§ Required actions:
[a] Name every person mentioned in the text about the Streltsy.
[b] Carry on the text about the Streltsy from the point where it stops.

Tuesday, January 5, 2016

Warriors: Who were the Streltsy?

Streltsy with their Pischal and BrandicheExplore the story of the notorious military units that scared the life of Peter the Great – the Streltsy.

1682 – A year that traumatized the life of the young Peter Alexeyevich Romanov, the future Tsar Peter the Great. On that year, the Streltsy earned its infamy when it rampaged into a riot in Moscow for three straight days, killing relatives of the future Tsar. But before this, the Streltsy had been one of the top units in the military of the Tsars, becoming the first standing unit within the military and armed with the most powerful weapons in the land. It boasted a long history but also notoriety, which eventually led to their downfall.


The origins of the Streltsy dated back to the reign of Tsar Ivan IV “the Terrible.” In 1550, he wanted to create a unit that provide support to his cavalry and serve as shock troops during sieges. He recruited around 3,000 men and armed them with the most powerful weapon in Russia – pischals, Russian for muskets.

Pischals had already been used in the Russian military even before Ivan IV. During the early 16th century, Ivan III used pischals to fight the Mongols. Few units had been created using guns and became known as pischalniks. Few of this units survived even up to the reign of Tsar Ivan IV. But Ivan wanted a larger and permanent formation utilizing this powerful weapon.

Ivan IV brought his 3,000 shooters or in Russian the “Streltsy” (Strelets in singular form) to their headquarters in Vorobieva or Sparrow Hills located in the outskirts of Moscow. The new unit composed of men from the peasantry and the nobility. Not surprising, men from the nobility served as officers for the regiment. In Vorobieva, they began to train, equip, and organize the streltsy.


The Streltsy was divided into smaller units. The biggest were the regiments followed by smaller units. Each unit had its own officer assigned to them.

§ Data segment:

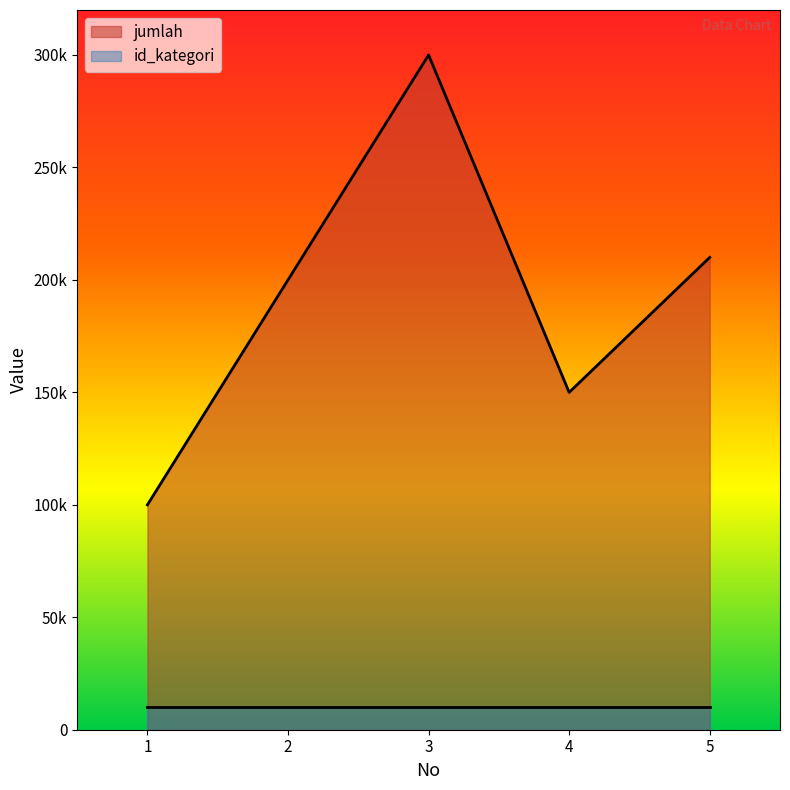

How many interior local valleys (lower than both neighbors) does the data have?

1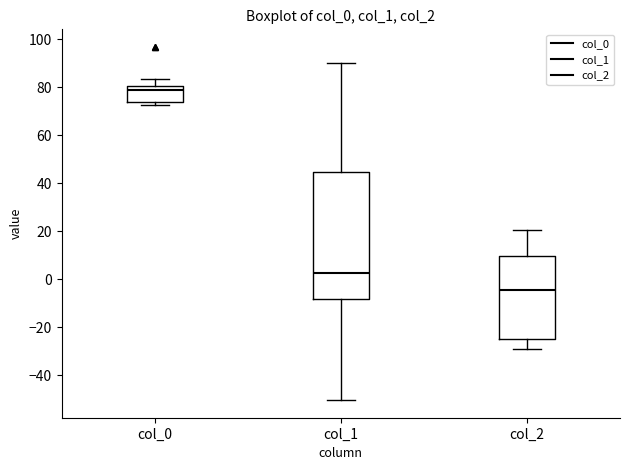

Comparing the boxes themselves (not the whiskers), which one is the tallest?

col_1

§ Answers per task:
[a] Peter Alexeyevich Romanov (Peter the Great), Ivan IV ("the Terrible"), and Ivan III.

[b]
The regiment or the Prikaz formed the biggest unit of the Streltsy. Initially, the Streltsy had 6 regiments composed of 500 men each and placed under the command of a golova. The first 6 golova were the following men: (1) Grigory Zelobov-Pusheshnikov, (2) Matvey Diyak Rzevsky, (3) Ivan Cheremisinov, (4) Vasily Funikov-Pronchischev, (5) Fyodor Durasov, (6) Yakov Bundov.

Few sotni (Russian for hundreds) formed a prikaz. Each of the regiment was divided into 5 sotni composed of 100 men. They were then led by a sotnik, which equaled to a captain.

In overall, the command of the whole Streltsy unit fell to the Streletskaya Izsba or the House of Streltsy. But in 1571, records began to show that the House of Streltsy reorganized itself into the Streletsky Prikaz or Streltsy Department.

Weapons and Uniform

An account by the English Ambassador to Russia Giles Flecher in the late 1500’s provided a record about the weapons and the uniform of the Streltsy. From his accounts, he mentioned the Streltsy armed themselves with pishals and a special long battle axes with a long crescent-shaped edge called bradiche.

For their uniforms, Flecher saw them, wearing kaftans or long coats. For their headdresses, they wore either a Kolpak (a pointed hat made of sheepskin) or a Shapka made of fur.

In addition to Flecher’s account, some streltsy wore shallow iron headdresses to cover their heads from debris during battle. Also, some streltsy continued to arm themselves with crossbows besides their specialized weapons – the pischals – which at that time was still in their early stage of development and proved to be sometimes inefficient and inaccurate.


The Streltsy had different duties in the battlefield. Primarily, Ivan IV used the Streltsy to fire their guns to soften the enemy lines before his cavalry charge them. During siege, however, they worked as shock troops.

The Streltsy had a strong advantage in the battlefield. The conventional weapons of that remained the sword, spear, bows and arrows and crossbows. Their weaponry gave them superior power, but sometimes, it proved to be a liability because of its inaccuracy. Nevertheless, the Russians tried new tactics to use this powerful weapon effectively. During sieges or in the battlefield, Streltsy used mobile fortress called gulay gorod to advance in the field. This gulay gorod composed of a wall made of huge timber or wood that covered three to four sides with small peeping holes for observation as well as a place where they fired their guns. Some gulay gorod had wheels so that the Streltsy could push them in the battlefield. Hence, the gulay gorod virtually served as a tank at that time. Their use of gulay gorod showed its effectiveness during Ivan IV’s siege of Kazan, where the Russians triumphantly captured the city, ending years of war against the Tatars.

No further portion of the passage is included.